Alasannya yang pertama, gerakan modernisasi yang dilakukan Muhammadiyah sudah terlalu masif, sehingga Muhammadiyah oleh sebagian kalangan, dianggap kekeringan spiritual. Hal ini pernah disinyalir oleh Azyumardi Azra, bahwa kajian-kajian tentang spiritualitas di Muhammadiyah masih kurang atau sedikit.
Kedua, figur keulamaan di Muhammadiyah yang semakin sedikit, Muhammadiyah seperti ditinggal oleh ulama-ulama kharismatiknya, sebut saja salah satunya KH. Yunahar Ilyas. Hajrianto Tohari dalam tulisannya, pernah bercerita tentang KH. Tafsir, Ketua PWM Jawa Tengah, yang mulai kesulitan mendapatkan partner diskusi di Muhammadiyah yang mendalami betul ilmu-ilmu keislaman.
Di Kota Serang, saya sendiri punya pengalaman tentang hal ini. Saat ingin meneliti untuk tesis magister, saya sempat bertanya ke beberapa pengurus Muhammadiyah Kota Serang. Siapa tokoh atau figur ulama yang ada di Kota Serang? Jawabannya mengarah hanya pada satu orang yaitu Ustadz Manar Mas Muhammadiyah, alumnus sekolah tarjih di Yogyakarta dan anak KH. AS Hasan, aktivis Muhammadiyah Kota Serang.
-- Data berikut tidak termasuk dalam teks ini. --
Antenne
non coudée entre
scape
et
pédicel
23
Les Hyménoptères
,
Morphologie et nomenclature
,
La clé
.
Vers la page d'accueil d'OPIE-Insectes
Pertanyaannya, bisakah ajaran-ajaran sufistik itu berkembang di Muhammadiyah? Tentu saja bisa! Hanya tentu dalam pengamalannya akan berbeda dengan ajaran-ajaran tasawuf yang dipraktikan oleh berbagai macam tarekat-tarekat yang ada di Indonesia.
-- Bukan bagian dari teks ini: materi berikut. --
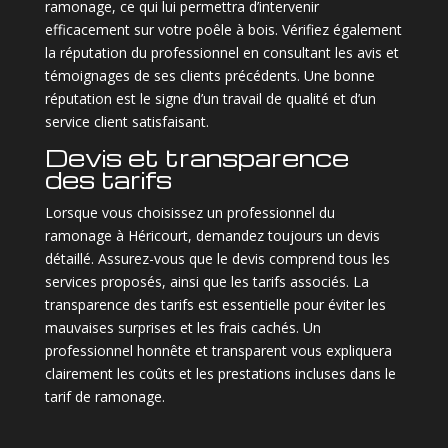
ramonage, ce qui lui permettra d’intervenir
efficacement sur votre poêle à bois. Vérifiez également
la réputation du professionnel en consultant les avis et
témoignages de ses clients précédents. Une bonne
réputation est le signe d’un travail de qualité et d’un
service client satisfaisant.
Devis et transparence
des tarifs
Lorsque vous choisissez un professionnel du
ramonage à Héricourt, demandez toujours un devis
détaillé. Assurez-vous que le devis comprend tous les
services proposés, ainsi que les tarifs associés. La
transparence des tarifs est essentielle pour éviter les
mauvaises surprises et les frais cachés. Un
professionnel honnête et transparent vous expliquera
clairement les coûts et les prestations incluses dans le
tarif de ramonage.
Dengan melakukan upaya arkeologis, meminjam istilah Abdul Kadir Riyadi, yaitu menggali sesuatu yang hilang kemudian ditangkap, setidaknya kita akan menumukan ajaran KH. Ahmad Dahlan yang lebih spiritual, bahwa Muhammadiyah dengan doktrin purifikasinya, tak melulu berbicara soal tahayul, bid’ah, dan khurafat.